Opdracht 1 = Wat vormen de beeldpunten van de gevonden complexe getallen in het complexe vlak, volgens het forumdraadje over complexe getallen hieronder?
Opdracht 2 = Zet de alinea die begint met "Ik dacht laat z=a+bi" uit het forumdraadje over complexe getallen om in een korte opsomming.
Opdracht 3 = Schrijf het forumdraadje over complexe getallen verder vanaf het punt waar het nu ophoudt.

--- Tekst ---

Ik dacht laat z=a+bi dan Re(z^2)=a^2-b^2 en Im(z^2)=2ab en dan oplossen a^2-b^2=2ab, maar dat lukt me niet echt. Iemand een ander idee?
pi_133185396
quote:
0s.gif Op dinsdag 12 november 2013 14:56 schreef tacos049 het volgende:
Bepaal alle complexe getallen z, met Re(z^2)=Im(z^2).
Ik dacht laat z=a+bi dan Re(z^2)=a^2-b^2 en Im(z^2)=2ab en dan oplossen a^2-b^2=2ab, maar dat lukt me niet echt. Iemand een ander idee?
Kijk, als je nou je merkwaardige producten kende en vroeger had geleerd om kwadraten af te splitsen, dan deed je gewoon dit:

a2 − b2 − 2ab = 0
(a − b)2 − 2b2 = 0
(a − b − √2·b)(a − b + √2·b) = 0
a = (1 + √2)b ∨ a = (1 − √2)b
Re(z) = (1 + √2)·Im(z) ∨ Re(z) = (1 − √2)·Im(z)
pi_133186092
quote:
0s.gif Op dinsdag 12 november 2013 15:36 schreef Riparius het volgende:

[..]

Kijk, als je nou je merkwaardige producten kende en vroeger had geleerd om kwadraten af te splitsen, dan deed je gewoon dit:

a2 − b2 − 2ab = 0
(a − b)2 − 2b2 = 0
(a − b − √2·b)(a − b + √2·b) = 0
a = (1 + √2)b ∨ a = (1 − √2)b
Re(z) = (1 + √2)·Im(z) ∨ Re(z) = (1 − √2)·Im(z)
Dus als ik het goed heb is de verzameling van alle z die daaraan voldoet: v = {z=(1+sqrt(2))x+xi of z=(1-sqrt(2))x+xi met x element van de reële getallen} ?
pi_133188549
quote:
0s.gif Op dinsdag 12 november 2013 15:55 schreef tacos049 het volgende:

[..]

Dus als ik het goed heb is de verzameling van alle z die daaraan voldoet: v = {z=(1+sqrt(2))x+xi of z=(1-sqrt(2))x+xi met x element van de reële getallen} ?
V = { z ∈ C | (z = (1 + √2)x + xi ∨ z = (1 − √2)x + xi) ∧ x ∈ R }

De beeldpunten van deze complexe getallen vormen in het complexe vlak twee rechte lijnen die elkaar loodrecht snijden in de oorsprong.
pi_133190117
Als je een lijn vanuit het midden van een hoek tekent, hoe heet die lijn dan ook al weer? :@ Dus je hebt bijvoorbeeld een hoek van 90 graden ten opzichte van lijn a en de lijn teken je dan op een hoek van 45 graden ten opzichte van lijn a.
Gist is liefde, gist is leven. Vooral in een vagijn.
pi_133190142
quote:
0s.gif Op dinsdag 12 november 2013 17:49 schreef Rezania het volgende:
Als je een lijn vanuit het midden van een hoek tekent, hoe heet die lijn dan ook al weer? :@ Dus je hebt bijvoorbeeld een hoek van 90 graden ten opzichte van lijn a en de lijn teken je dan op een hoek van 45 graden ten opzichte van lijn a.
Bissectrice
pi_133190378
quote:
0s.gif Op dinsdag 12 november 2013 17:50 schreef Alrac4 het volgende:

[..]

Bissectrice
Oh ja, bedankt. :P
Gist is liefde, gist is leven. Vooral in een vagijn.

--- Gegevens ter controle ---

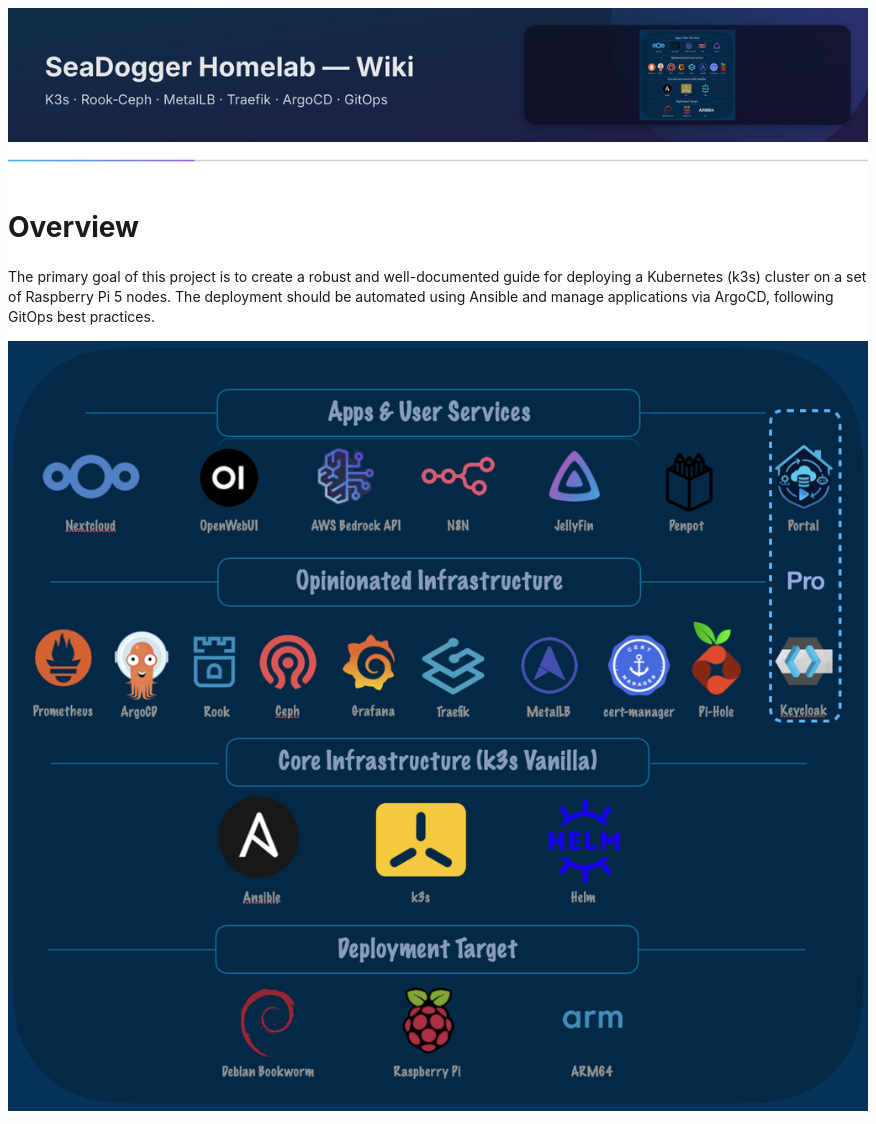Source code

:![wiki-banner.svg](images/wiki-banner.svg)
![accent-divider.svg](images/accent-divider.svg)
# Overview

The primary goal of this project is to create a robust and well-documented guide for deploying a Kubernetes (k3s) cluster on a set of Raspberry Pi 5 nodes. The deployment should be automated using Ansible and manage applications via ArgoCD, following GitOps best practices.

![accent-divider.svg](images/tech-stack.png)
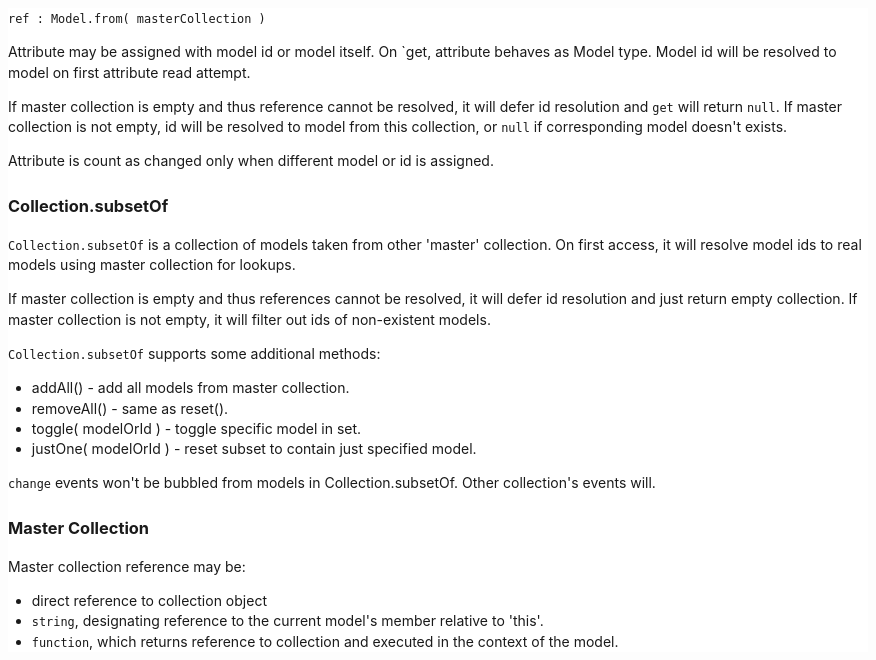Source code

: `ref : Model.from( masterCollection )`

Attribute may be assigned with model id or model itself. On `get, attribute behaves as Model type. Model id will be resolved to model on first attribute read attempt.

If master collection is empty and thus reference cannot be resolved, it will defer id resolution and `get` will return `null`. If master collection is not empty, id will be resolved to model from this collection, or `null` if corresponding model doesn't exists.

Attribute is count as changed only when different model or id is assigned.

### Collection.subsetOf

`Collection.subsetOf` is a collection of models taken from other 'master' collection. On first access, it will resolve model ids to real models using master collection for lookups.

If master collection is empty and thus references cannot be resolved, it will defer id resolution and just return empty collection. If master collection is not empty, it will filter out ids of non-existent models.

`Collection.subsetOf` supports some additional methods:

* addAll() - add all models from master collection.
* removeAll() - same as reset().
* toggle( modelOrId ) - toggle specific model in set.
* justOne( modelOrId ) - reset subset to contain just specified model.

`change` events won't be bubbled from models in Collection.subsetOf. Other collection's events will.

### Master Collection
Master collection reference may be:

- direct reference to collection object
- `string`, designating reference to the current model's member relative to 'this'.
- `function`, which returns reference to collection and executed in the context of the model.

---

Uitwerking 1 = Twee rechte lijnen die elkaar loodrecht snijden in de oorsprong.

Uitwerking 2 =
- Stel z = a + bi.
- Dan is Re(z^2) = a^2 − b^2 en Im(z^2) = 2ab.
- Oplossen van a^2 − b^2 = 2ab lukt niet echt.
- Vraag: heeft iemand een ander idee?

Uitwerking 3 =
pi_133261742
Ik heb een kopie van een stuk van een CD, 1 op 1, en moet de straal van de CD bepalen daarmee. Nu is me dat al gelukt door twee raaklijnen te tekenen en dan loodrecht daarop lijnen te tekenen, die lijnen te laten kruisen, en dan gewoon te meten. Maar de docent zei dat ik er ook een formule was. Met wat googelen kan ik eigenlijk niet veel vinden, kom vaak terecht op formules om de omtrek van de cirkel te bepalen aan de hand van de straal. Iemand een idee?
Gist is liefde, gist is leven. Vooral in een vagijn.
pi_133262091
Iets met dit?
x2 +y2 + ax +by +c =0
pi_133262154
quote:
0s.gif Op donderdag 14 november 2013 19:49 schreef wiskundenoob het volgende:
Iets met dit?
x2 +y2 + ax +by +c =0
Daar heb ik te weinig gegevens voor.
Gist is liefde, gist is leven. Vooral in een vagijn.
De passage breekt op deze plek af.